▸ **Job**
Pull out all lines from the listing below in which the word "Rendered" appears.

▸ **Available data**
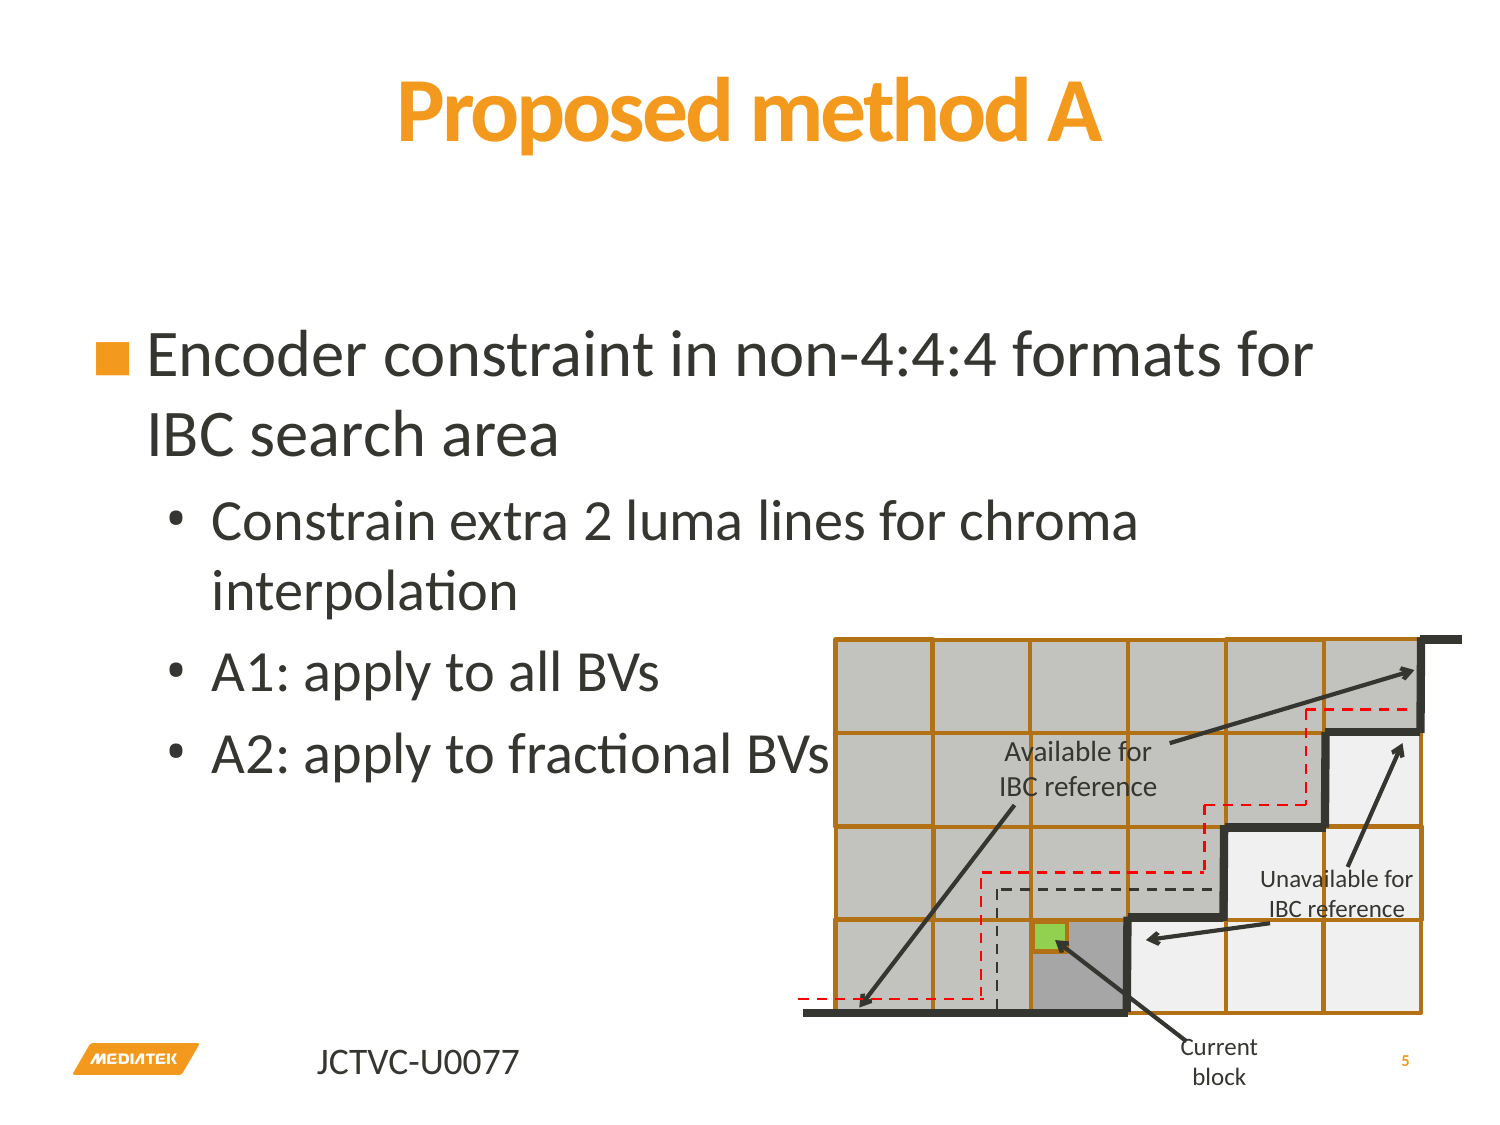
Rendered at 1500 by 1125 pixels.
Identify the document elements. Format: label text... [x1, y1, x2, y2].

picture [73, 1043, 199, 1075]
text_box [798, 637, 1463, 1091]
title Proposed method A [75, 70, 1425, 257]
list Encoder constraint in non-4:4:4 formats for IBC search area Constrain extra 2 luma lines for chroma interpolation A1: apply to all BVs A2: apply to fractional BVs [75, 302, 1425, 1014]
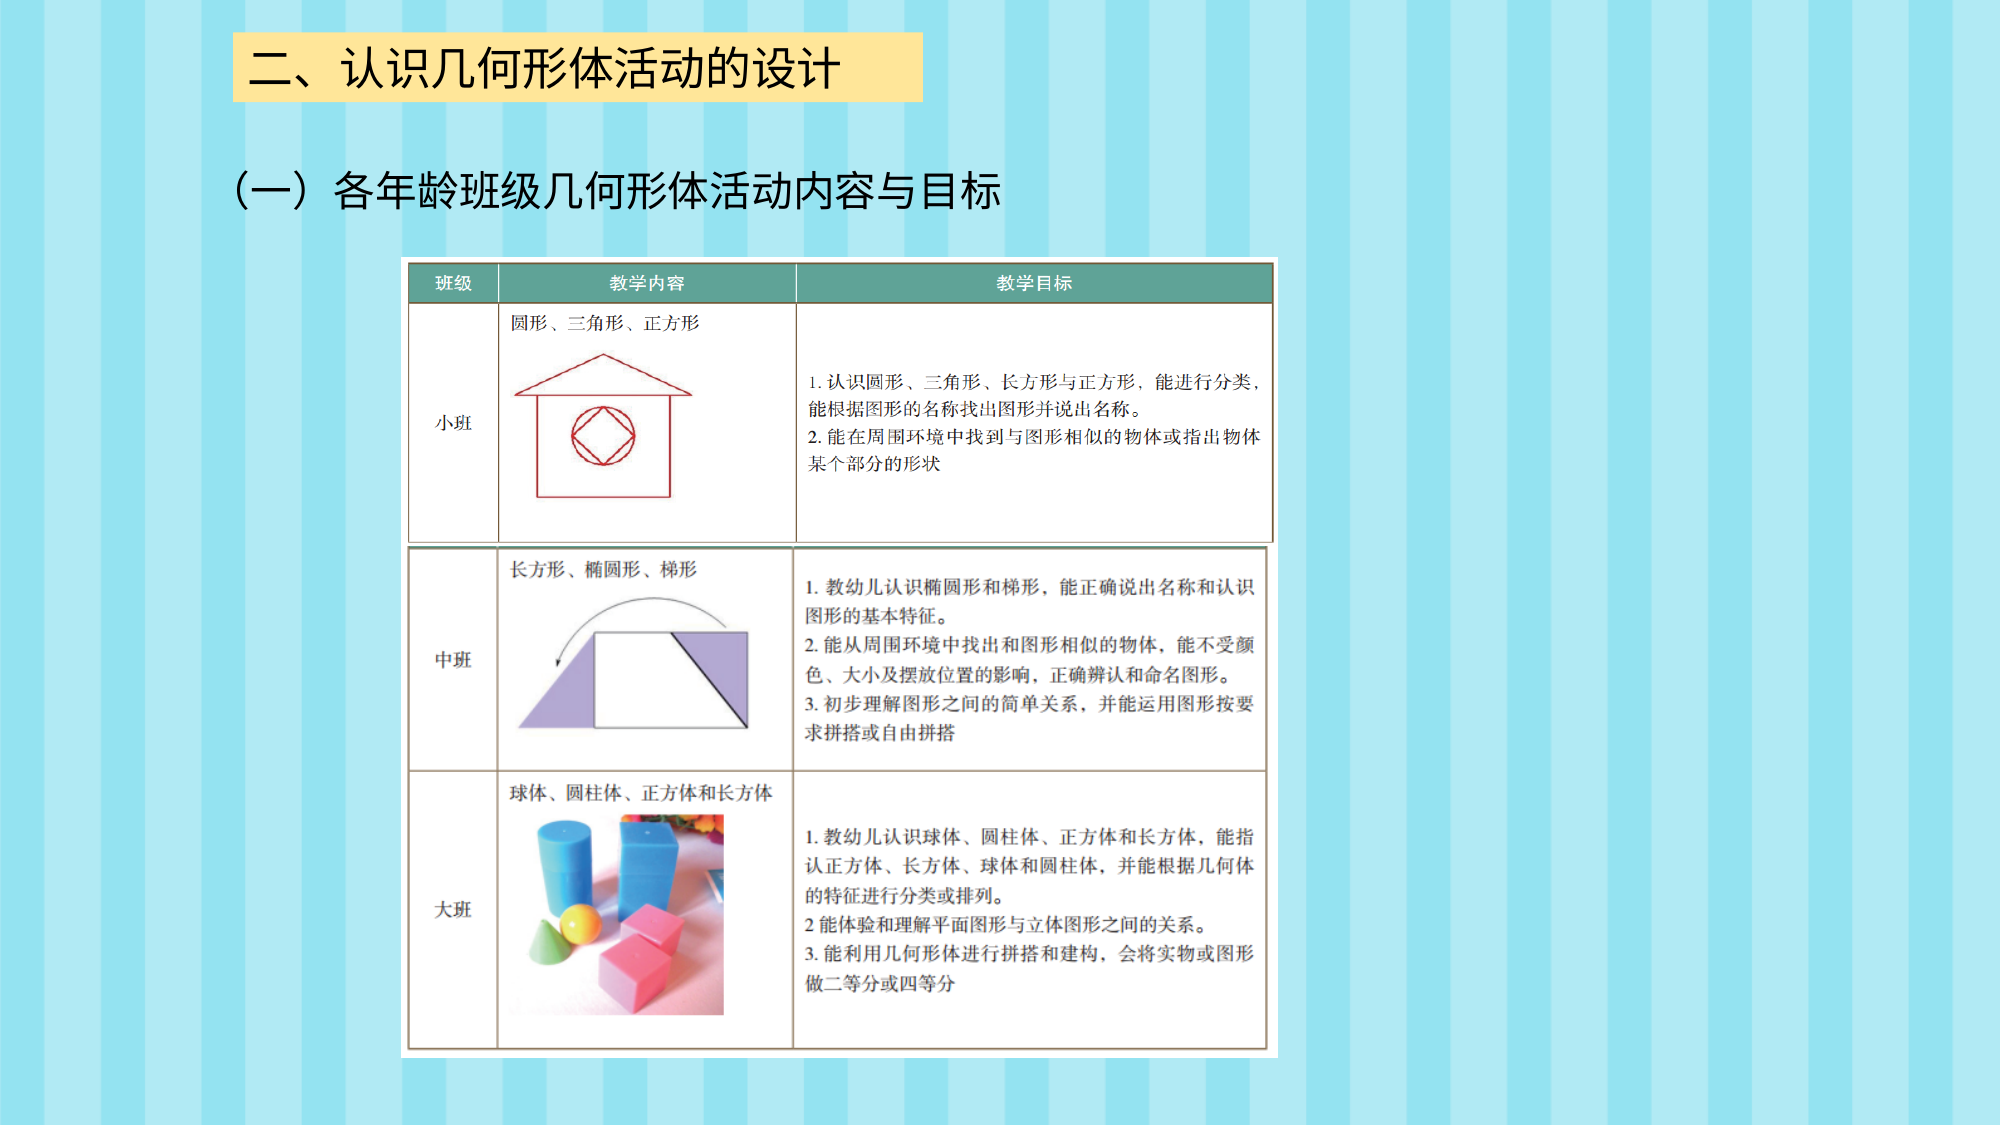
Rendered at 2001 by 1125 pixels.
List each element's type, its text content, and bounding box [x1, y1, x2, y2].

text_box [401, 257, 1278, 1058]
text_box （一）各年龄班级几何形体活动内容与目标 [193, 157, 1036, 223]
picture [0, 0, 2000, 1125]
text_box 二、认识几何形体活动的设计 [233, 32, 923, 103]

▸ **Solution to this problem**
Rendered at 1500 by 1125 pixels.
Rendered at 2001 by 1125 pixels.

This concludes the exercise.